● Supplied data
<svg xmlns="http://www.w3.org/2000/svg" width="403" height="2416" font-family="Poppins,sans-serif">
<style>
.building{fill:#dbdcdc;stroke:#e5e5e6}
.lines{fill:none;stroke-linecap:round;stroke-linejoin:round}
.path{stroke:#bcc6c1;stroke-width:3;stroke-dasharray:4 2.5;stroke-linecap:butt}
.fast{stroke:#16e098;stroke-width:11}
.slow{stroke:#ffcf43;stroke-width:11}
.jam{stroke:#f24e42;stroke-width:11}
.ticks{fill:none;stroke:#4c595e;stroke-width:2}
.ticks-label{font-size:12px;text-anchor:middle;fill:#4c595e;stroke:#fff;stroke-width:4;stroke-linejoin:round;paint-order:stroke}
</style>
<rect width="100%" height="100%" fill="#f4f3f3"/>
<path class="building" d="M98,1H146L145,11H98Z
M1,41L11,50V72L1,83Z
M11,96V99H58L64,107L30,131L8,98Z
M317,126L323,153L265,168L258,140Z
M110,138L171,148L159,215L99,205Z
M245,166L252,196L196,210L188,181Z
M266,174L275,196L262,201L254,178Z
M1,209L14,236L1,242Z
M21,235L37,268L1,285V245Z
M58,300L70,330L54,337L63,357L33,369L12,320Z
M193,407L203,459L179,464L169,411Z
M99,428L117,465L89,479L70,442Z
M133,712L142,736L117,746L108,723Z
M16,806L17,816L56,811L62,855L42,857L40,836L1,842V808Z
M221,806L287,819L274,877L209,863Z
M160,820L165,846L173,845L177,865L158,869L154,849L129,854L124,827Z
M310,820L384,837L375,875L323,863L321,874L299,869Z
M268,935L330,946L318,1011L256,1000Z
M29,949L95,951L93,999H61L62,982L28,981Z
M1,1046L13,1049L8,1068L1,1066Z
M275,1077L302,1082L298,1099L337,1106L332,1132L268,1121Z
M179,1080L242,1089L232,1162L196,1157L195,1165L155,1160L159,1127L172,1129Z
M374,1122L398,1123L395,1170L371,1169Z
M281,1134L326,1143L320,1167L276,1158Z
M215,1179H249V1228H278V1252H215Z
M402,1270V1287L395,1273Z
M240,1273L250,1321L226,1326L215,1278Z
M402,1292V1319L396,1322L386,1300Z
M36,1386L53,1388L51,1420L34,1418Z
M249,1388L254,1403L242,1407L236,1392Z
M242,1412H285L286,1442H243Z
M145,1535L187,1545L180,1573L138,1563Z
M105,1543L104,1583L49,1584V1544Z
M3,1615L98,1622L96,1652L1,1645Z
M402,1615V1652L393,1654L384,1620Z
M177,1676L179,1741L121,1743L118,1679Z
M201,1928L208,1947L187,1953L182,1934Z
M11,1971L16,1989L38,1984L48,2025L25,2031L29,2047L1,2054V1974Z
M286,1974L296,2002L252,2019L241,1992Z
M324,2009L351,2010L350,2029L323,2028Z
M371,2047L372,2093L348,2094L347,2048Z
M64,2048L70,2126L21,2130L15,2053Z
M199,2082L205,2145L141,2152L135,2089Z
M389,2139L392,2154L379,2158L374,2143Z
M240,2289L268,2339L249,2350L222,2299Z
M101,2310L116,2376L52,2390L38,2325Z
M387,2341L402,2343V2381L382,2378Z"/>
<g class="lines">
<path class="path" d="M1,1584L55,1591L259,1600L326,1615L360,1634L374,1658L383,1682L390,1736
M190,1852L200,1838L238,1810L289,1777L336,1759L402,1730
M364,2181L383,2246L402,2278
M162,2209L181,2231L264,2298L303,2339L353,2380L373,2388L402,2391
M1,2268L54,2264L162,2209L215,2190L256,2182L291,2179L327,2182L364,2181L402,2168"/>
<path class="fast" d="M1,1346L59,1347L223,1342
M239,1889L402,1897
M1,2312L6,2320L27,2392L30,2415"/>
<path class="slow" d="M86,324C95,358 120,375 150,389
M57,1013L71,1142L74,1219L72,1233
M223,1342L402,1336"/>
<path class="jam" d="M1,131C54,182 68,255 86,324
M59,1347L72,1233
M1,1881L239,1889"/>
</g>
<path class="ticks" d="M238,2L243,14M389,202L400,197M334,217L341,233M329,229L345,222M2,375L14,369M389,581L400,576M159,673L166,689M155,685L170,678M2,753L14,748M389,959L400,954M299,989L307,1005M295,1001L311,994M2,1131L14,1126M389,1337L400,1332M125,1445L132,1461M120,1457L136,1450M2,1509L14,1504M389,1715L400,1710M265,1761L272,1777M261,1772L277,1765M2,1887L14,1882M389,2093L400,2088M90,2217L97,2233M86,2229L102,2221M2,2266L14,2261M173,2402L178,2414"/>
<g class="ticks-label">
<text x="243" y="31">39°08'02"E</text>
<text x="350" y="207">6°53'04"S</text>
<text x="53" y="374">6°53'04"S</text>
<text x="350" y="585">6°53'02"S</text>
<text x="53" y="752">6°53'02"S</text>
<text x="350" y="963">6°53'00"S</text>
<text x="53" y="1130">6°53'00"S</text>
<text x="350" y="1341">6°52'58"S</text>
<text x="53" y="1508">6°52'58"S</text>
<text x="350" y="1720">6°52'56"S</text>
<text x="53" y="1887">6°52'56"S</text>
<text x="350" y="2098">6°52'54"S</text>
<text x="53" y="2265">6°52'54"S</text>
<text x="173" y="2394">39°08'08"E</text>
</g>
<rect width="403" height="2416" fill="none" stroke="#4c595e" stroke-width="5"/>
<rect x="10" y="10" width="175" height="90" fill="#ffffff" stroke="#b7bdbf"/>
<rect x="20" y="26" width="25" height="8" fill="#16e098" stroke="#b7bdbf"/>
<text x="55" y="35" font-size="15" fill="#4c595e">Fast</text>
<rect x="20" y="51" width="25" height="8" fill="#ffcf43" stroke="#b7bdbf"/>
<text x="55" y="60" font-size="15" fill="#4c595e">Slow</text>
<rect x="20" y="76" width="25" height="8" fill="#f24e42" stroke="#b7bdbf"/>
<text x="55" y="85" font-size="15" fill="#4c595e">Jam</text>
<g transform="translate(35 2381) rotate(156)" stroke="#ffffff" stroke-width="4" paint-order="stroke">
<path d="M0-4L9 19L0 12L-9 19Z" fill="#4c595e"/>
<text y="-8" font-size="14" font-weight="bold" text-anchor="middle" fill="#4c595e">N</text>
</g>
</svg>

● Exercise directions
Restate the listing in full, preserving every word.

● Task response
<svg xmlns="http://www.w3.org/2000/svg" width="403" height="2416" font-family="Poppins,sans-serif">
<style>
.building{fill:#dbdcdc;stroke:#e5e5e6}
.lines{fill:none;stroke-linecap:round;stroke-linejoin:round}
.path{stroke:#bcc6c1;stroke-width:3;stroke-dasharray:4 2.5;stroke-linecap:butt}
.fast{stroke:#16e098;stroke-width:11}
.slow{stroke:#ffcf43;stroke-width:11}
.jam{stroke:#f24e42;stroke-width:11}
.ticks{fill:none;stroke:#4c595e;stroke-width:2}
.ticks-label{font-size:12px;text-anchor:middle;fill:#4c595e;stroke:#fff;stroke-width:4;stroke-linejoin:round;paint-order:stroke}
</style>
<rect width="100%" height="100%" fill="#f4f3f3"/>
<path class="building" d="M98,1H146L145,11H98Z
M1,41L11,50V72L1,83Z
M11,96V99H58L64,107L30,131L8,98Z
M317,126L323,153L265,168L258,140Z
M110,138L171,148L159,215L99,205Z
M245,166L252,196L196,210L188,181Z
M266,174L275,196L262,201L254,178Z
M1,209L14,236L1,242Z
M21,235L37,268L1,285V245Z
M58,300L70,330L54,337L63,357L33,369L12,320Z
M193,407L203,459L179,464L169,411Z
M99,428L117,465L89,479L70,442Z
M133,712L142,736L117,746L108,723Z
M16,806L17,816L56,811L62,855L42,857L40,836L1,842V808Z
M221,806L287,819L274,877L209,863Z
M160,820L165,846L173,845L177,865L158,869L154,849L129,854L124,827Z
M310,820L384,837L375,875L323,863L321,874L299,869Z
M268,935L330,946L318,1011L256,1000Z
M29,949L95,951L93,999H61L62,982L28,981Z
M1,1046L13,1049L8,1068L1,1066Z
M275,1077L302,1082L298,1099L337,1106L332,1132L268,1121Z
M179,1080L242,1089L232,1162L196,1157L195,1165L155,1160L159,1127L172,1129Z
M374,1122L398,1123L395,1170L371,1169Z
M281,1134L326,1143L320,1167L276,1158Z
M215,1179H249V1228H278V1252H215Z
M402,1270V1287L395,1273Z
M240,1273L250,1321L226,1326L215,1278Z
M402,1292V1319L396,1322L386,1300Z
M36,1386L53,1388L51,1420L34,1418Z
M249,1388L254,1403L242,1407L236,1392Z
M242,1412H285L286,1442H243Z
M145,1535L187,1545L180,1573L138,1563Z
M105,1543L104,1583L49,1584V1544Z
M3,1615L98,1622L96,1652L1,1645Z
M402,1615V1652L393,1654L384,1620Z
M177,1676L179,1741L121,1743L118,1679Z
M201,1928L208,1947L187,1953L182,1934Z
M11,1971L16,1989L38,1984L48,2025L25,2031L29,2047L1,2054V1974Z
M286,1974L296,2002L252,2019L241,1992Z
M324,2009L351,2010L350,2029L323,2028Z
M371,2047L372,2093L348,2094L347,2048Z
M64,2048L70,2126L21,2130L15,2053Z
M199,2082L205,2145L141,2152L135,2089Z
M389,2139L392,2154L379,2158L374,2143Z
M240,2289L268,2339L249,2350L222,2299Z
M101,2310L116,2376L52,2390L38,2325Z
M387,2341L402,2343V2381L382,2378Z"/>
<g class="lines">
<path class="path" d="M1,1584L55,1591L259,1600L326,1615L360,1634L374,1658L383,1682L390,1736
M190,1852L200,1838L238,1810L289,1777L336,1759L402,1730
M364,2181L383,2246L402,2278
M162,2209L181,2231L264,2298L303,2339L353,2380L373,2388L402,2391
M1,2268L54,2264L162,2209L215,2190L256,2182L291,2179L327,2182L364,2181L402,2168"/>
<path class="fast" d="M1,1346L59,1347L223,1342
M239,1889L402,1897
M1,2312L6,2320L27,2392L30,2415"/>
<path class="slow" d="M86,324C95,358 120,375 150,389
M57,1013L71,1142L74,1219L72,1233
M223,1342L402,1336"/>
<path class="jam" d="M1,131C54,182 68,255 86,324
M59,1347L72,1233
M1,1881L239,1889"/>
</g>
<path class="ticks" d="M238,2L243,14M389,202L400,197M334,217L341,233M329,229L345,222M2,375L14,369M389,581L400,576M159,673L166,689M155,685L170,678M2,753L14,748M389,959L400,954M299,989L307,1005M295,1001L311,994M2,1131L14,1126M389,1337L400,1332M125,1445L132,1461M120,1457L136,1450M2,1509L14,1504M389,1715L400,1710M265,1761L272,1777M261,1772L277,1765M2,1887L14,1882M389,2093L400,2088M90,2217L97,2233M86,2229L102,2221M2,2266L14,2261M173,2402L178,2414"/>
<g class="ticks-label">
<text x="243" y="31">39°08'02"E</text>
<text x="350" y="207">6°53'04"S</text>
<text x="53" y="374">6°53'04"S</text>
<text x="350" y="585">6°53'02"S</text>
<text x="53" y="752">6°53'02"S</text>
<text x="350" y="963">6°53'00"S</text>
<text x="53" y="1130">6°53'00"S</text>
<text x="350" y="1341">6°52'58"S</text>
<text x="53" y="1508">6°52'58"S</text>
<text x="350" y="1720">6°52'56"S</text>
<text x="53" y="1887">6°52'56"S</text>
<text x="350" y="2098">6°52'54"S</text>
<text x="53" y="2265">6°52'54"S</text>
<text x="173" y="2394">39°08'08"E</text>
</g>
<rect width="403" height="2416" fill="none" stroke="#4c595e" stroke-width="5"/>
<rect x="10" y="10" width="175" height="90" fill="#ffffff" stroke="#b7bdbf"/>
<rect x="20" y="26" width="25" height="8" fill="#16e098" stroke="#b7bdbf"/>
<text x="55" y="35" font-size="15" fill="#4c595e">Fast</text>
<rect x="20" y="51" width="25" height="8" fill="#ffcf43" stroke="#b7bdbf"/>
<text x="55" y="60" font-size="15" fill="#4c595e">Slow</text>
<rect x="20" y="76" width="25" height="8" fill="#f24e42" stroke="#b7bdbf"/>
<text x="55" y="85" font-size="15" fill="#4c595e">Jam</text>
<g transform="translate(35 2381) rotate(156)" stroke="#ffffff" stroke-width="4" paint-order="stroke">
<path d="M0-4L9 19L0 12L-9 19Z" fill="#4c595e"/>
<text y="-8" font-size="14" font-weight="bold" text-anchor="middle" fill="#4c595e">N</text>
</g>
</svg>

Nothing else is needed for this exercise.